American Passage: The Communications Frontier in Early New England Nov. 18th at Royall House

On Wednesday, November 18, 2015, at 7:30 p.m., Historian Katherine Grandjean, Assistant Professor of History at Wellesley College, will give an illustrated book talk on American Passage: The Communications Frontier in Early New England.

New England was built on letters. Its colonists left behind thousands of them, brittle and browning and crammed with curls of purplish script. How they were delivered, though, remains mysterious. Unearthing the early American communications frontier, American Passage retells the story of English colonization through an unseen world of travelers, rumors, movement, and letters.

The English quest to control the northeast entailed a great struggle to control the flow of information. Even when it was meant solely for English eyes, news did not pass solely through English hands. Algonquian messengers carried letters along footpaths, and Dutch ships took them across waterways. Who could travel where, who controlled the routes winding through the woods, who dictated what news might be sent? In the hands of Katherine Grandjean, these questions reveal a new dimension of contest and conquest in the northeast. Gaining control of New England was not solely a matter of consuming territory, of transforming woods into farms. It also meant mastering the lines of communication.

The event will be held at the Royall House and Slave Quarters at 15 George Street, Medford, and is free to Royall House and Slave Quarters members. General admission is $5. Professor Grandjean’s book will be available for purchase and signing after the program.

On-street parking is available, and the museum is located on the 96 and 101 MBTA bus routes. Please email director@RoyallHouse.org for more information or visit RoyallHouse.org. Find us on Facebook.

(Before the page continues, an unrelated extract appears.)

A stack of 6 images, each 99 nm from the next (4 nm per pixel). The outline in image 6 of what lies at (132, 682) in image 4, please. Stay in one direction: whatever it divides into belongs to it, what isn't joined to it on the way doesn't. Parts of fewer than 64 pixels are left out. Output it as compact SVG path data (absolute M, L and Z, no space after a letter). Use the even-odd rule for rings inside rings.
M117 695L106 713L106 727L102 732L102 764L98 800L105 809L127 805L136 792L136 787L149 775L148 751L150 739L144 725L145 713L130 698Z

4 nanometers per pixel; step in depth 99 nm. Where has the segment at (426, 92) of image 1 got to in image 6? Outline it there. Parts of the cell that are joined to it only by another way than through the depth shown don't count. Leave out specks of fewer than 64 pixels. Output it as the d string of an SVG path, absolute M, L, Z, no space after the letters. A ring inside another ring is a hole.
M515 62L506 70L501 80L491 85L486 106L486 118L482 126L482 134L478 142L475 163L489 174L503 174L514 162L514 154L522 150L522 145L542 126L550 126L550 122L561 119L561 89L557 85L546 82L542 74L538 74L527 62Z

About the speaker: Katherine Grandjean holds a B.A. in History from Yale University and a Ph.D. in History from Harvard University. Her research explores early English colonization and the encounter with Native peoples, as well as the origins of American violence. Her work has been supported by the Andrew W. Mellon Foundation, the American Philosophical Society, the Massachusetts Historical Society, the American Historical Association, and the Charles Warren Center for American History, and has appeared in such journals as the William and Mary Quarterly, American Quarterly, and Early American Studies.

About the museum: In the eighteenth century, the Royall House and Slave Quarters was home to the largest slaveholding family in Massachusetts and the enslaved Africans who made their lavish way of life possible. Architecture, household items, and archaeological artifacts bear witness to the intertwined stories of wealth and bondage, set against the backdrop of America’s quest for independence. The Slave Quarters is the only remaining such structure in the northern United States, and the Royall House is among the finest colonial-era buildings in New England.